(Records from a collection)
----

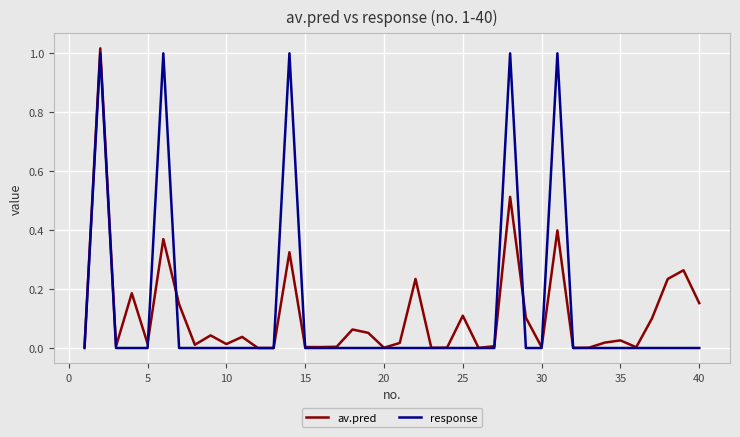

What is the average value of the av.pred series?

0.1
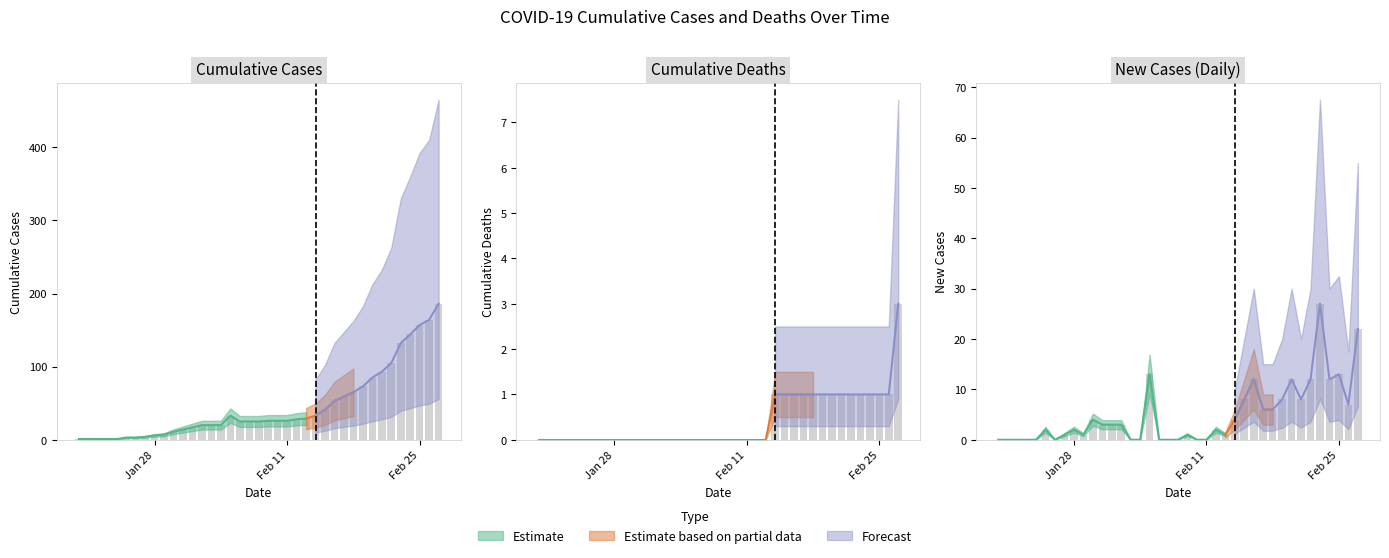

How many distinct data groups are displayed?

3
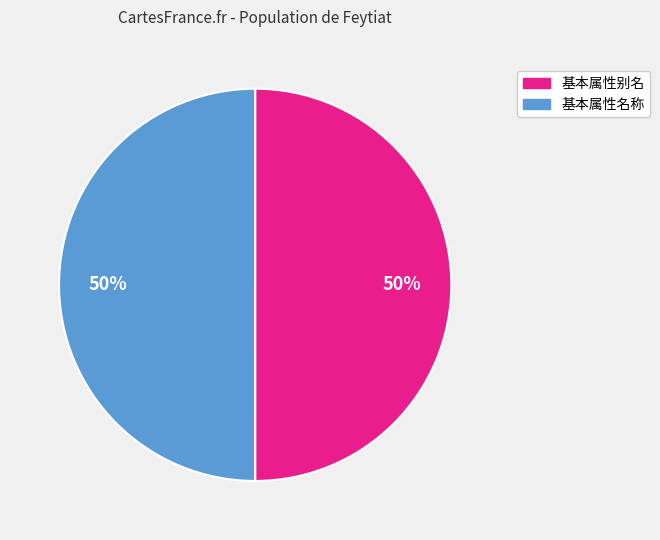

Do 基本属性别名 and 基本属性名称 together represent more than half of the pie?

Yes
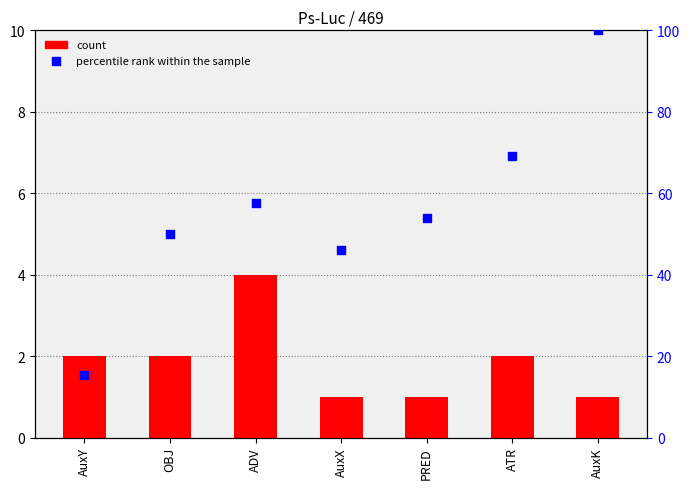

What is the total value across all series at ADV?

61.7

----

Rewrite all of the items, changing every "series" to "data set" and keeping everything else the same. Leave out the pictures.

What is the average value of the av.pred data set?

0.1

How many distinct data groups are displayed?

3

Do 基本属性别名 and 基本属性名称 together represent more than half of the pie?

Yes

What is the total value across all data set at ADV?

61.7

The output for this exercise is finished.